**Work item:**
A single number is the whole answer: the tally of lines in the data below that include the word "APERTURE".

════════════════════

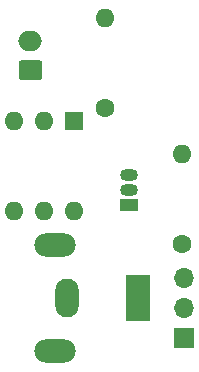
<source format=gbr>
%TF.GenerationSoftware,KiCad,Pcbnew,5.1.6-c6e7f7d~87~ubuntu20.04.1*%
%TF.CreationDate,2020-07-26T21:02:50+02:00*%
%TF.ProjectId,ender3-laser,656e6465-7233-42d6-9c61-7365722e6b69,rev?*%
%TF.SameCoordinates,Original*%
%TF.FileFunction,Copper,L2,Bot*%
%TF.FilePolarity,Positive*%
%FSLAX46Y46*%
G04 Gerber Fmt 4.6, Leading zero omitted, Abs format (unit mm)*
G04 Created by KiCad (PCBNEW 5.1.6-c6e7f7d~87~ubuntu20.04.1) date 2020-07-26 21:02:50*
%MOMM*%
%LPD*%
G01*
G04 APERTURE LIST*
%TA.AperFunction,ComponentPad*%
%ADD10O,3.500000X2.000000*%
%TD*%
%TA.AperFunction,ComponentPad*%
%ADD11O,2.000000X3.300000*%
%TD*%
%TA.AperFunction,ComponentPad*%
%ADD12R,2.000000X4.000000*%
%TD*%
%TA.AperFunction,ComponentPad*%
%ADD13O,1.700000X1.700000*%
%TD*%
%TA.AperFunction,ComponentPad*%
%ADD14R,1.700000X1.700000*%
%TD*%
%TA.AperFunction,ComponentPad*%
%ADD15O,2.000000X1.700000*%
%TD*%
%TA.AperFunction,ComponentPad*%
%ADD16O,1.600000X1.600000*%
%TD*%
%TA.AperFunction,ComponentPad*%
%ADD17R,1.600000X1.600000*%
%TD*%
%TA.AperFunction,ComponentPad*%
%ADD18C,1.600000*%
%TD*%
%TA.AperFunction,ComponentPad*%
%ADD19R,1.500000X1.050000*%
%TD*%
%TA.AperFunction,ComponentPad*%
%ADD20O,1.500000X1.050000*%
%TD*%
G04 APERTURE END LIST*
D10*
%TO.P,J2,MP*%
%TO.N,N/C*%
X128900000Y-99800000D03*
X128900000Y-90800000D03*
D11*
%TO.P,J2,2*%
%TO.N,/GND*%
X129900000Y-95300000D03*
D12*
%TO.P,J2,1*%
%TO.N,/VCC*%
X135900000Y-95300000D03*
%TD*%
D13*
%TO.P,J3,3*%
%TO.N,/VCC*%
X139800000Y-93620000D03*
%TO.P,J3,2*%
%TO.N,/GND*%
X139800000Y-96160000D03*
D14*
%TO.P,J3,1*%
%TO.N,/PWM*%
X139800000Y-98700000D03*
%TD*%
D15*
%TO.P,J1,2*%
%TO.N,Net-(J1-Pad2)*%
X126800000Y-73500000D03*
%TO.P,J1,1*%
%TO.N,Net-(J1-Pad1)*%
%TA.AperFunction,ComponentPad*%
G36*
G01*
X127550000Y-76850000D02*
X126050000Y-76850000D01*
G75*
G02*
X125800000Y-76600000I0J250000D01*
G01*
X125800000Y-75400000D01*
G75*
G02*
X126050000Y-75150000I250000J0D01*
G01*
X127550000Y-75150000D01*
G75*
G02*
X127800000Y-75400000I0J-250000D01*
G01*
X127800000Y-76600000D01*
G75*
G02*
X127550000Y-76850000I-250000J0D01*
G01*
G37*
%TD.AperFunction*%
%TD*%
D16*
%TO.P,U1,6*%
%TO.N,Net-(U1-Pad6)*%
X130500000Y-87920000D03*
%TO.P,U1,3*%
%TO.N,Net-(U1-Pad3)*%
X125420000Y-80300000D03*
%TO.P,U1,5*%
%TO.N,Net-(Q1-Pad2)*%
X127960000Y-87920000D03*
%TO.P,U1,2*%
%TO.N,Net-(J1-Pad1)*%
X127960000Y-80300000D03*
%TO.P,U1,4*%
%TO.N,/GND*%
X125420000Y-87920000D03*
D17*
%TO.P,U1,1*%
%TO.N,Net-(R1-Pad1)*%
X130500000Y-80300000D03*
%TD*%
D16*
%TO.P,R2,2*%
%TO.N,Net-(Q1-Pad2)*%
X139600000Y-83080000D03*
D18*
%TO.P,R2,1*%
%TO.N,/VCC*%
X139600000Y-90700000D03*
%TD*%
D16*
%TO.P,R1,2*%
%TO.N,Net-(J1-Pad2)*%
X133100000Y-71580000D03*
D18*
%TO.P,R1,1*%
%TO.N,Net-(R1-Pad1)*%
X133100000Y-79200000D03*
%TD*%
D19*
%TO.P,Q1,1*%
%TO.N,/GND*%
X135100000Y-87400000D03*
D20*
%TO.P,Q1,3*%
%TO.N,/PWM*%
X135100000Y-84860000D03*
%TO.P,Q1,2*%
%TO.N,Net-(Q1-Pad2)*%
X135100000Y-86130000D03*
%TD*%
M02*

</source>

════════════════════

**Exercise result:**
2